| GOAL OF THE EXERCISE |
Copy every record below exactly as written, but leave out the pictures.

**** DATASET RECORDS

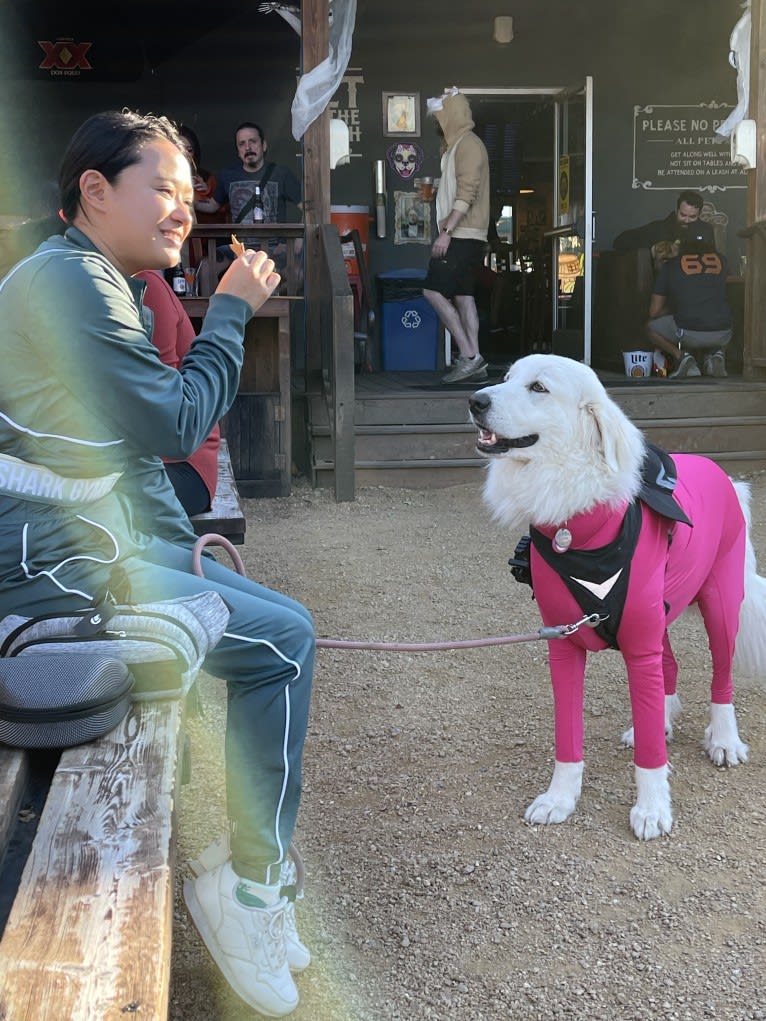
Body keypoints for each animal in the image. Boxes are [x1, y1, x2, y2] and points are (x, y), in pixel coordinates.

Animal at [467, 355, 766, 841]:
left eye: (538, 388)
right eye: (507, 378)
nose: (476, 400)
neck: (578, 526)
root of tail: (727, 478)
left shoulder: (640, 643)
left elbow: (651, 761)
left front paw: (652, 809)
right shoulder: (564, 646)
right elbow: (568, 738)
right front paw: (560, 799)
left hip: (721, 607)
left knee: (720, 679)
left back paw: (723, 740)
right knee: (669, 668)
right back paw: (658, 722)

********

| ANSWER |
Body keypoints for each animal in the image. Boxes are [x1, y1, x2, y2] and points are (x, y), in pixel coordinates.

Animal at [467, 355, 766, 841]:
left eye: (538, 388)
right eye: (507, 378)
nose: (476, 400)
neck: (578, 526)
root of tail: (727, 478)
left shoulder: (640, 643)
left elbow: (651, 761)
left front paw: (652, 809)
right shoulder: (564, 646)
right elbow: (568, 738)
right front paw: (560, 799)
left hip: (721, 607)
left knee: (720, 679)
left back paw: (723, 740)
right knee: (669, 668)
right back paw: (658, 722)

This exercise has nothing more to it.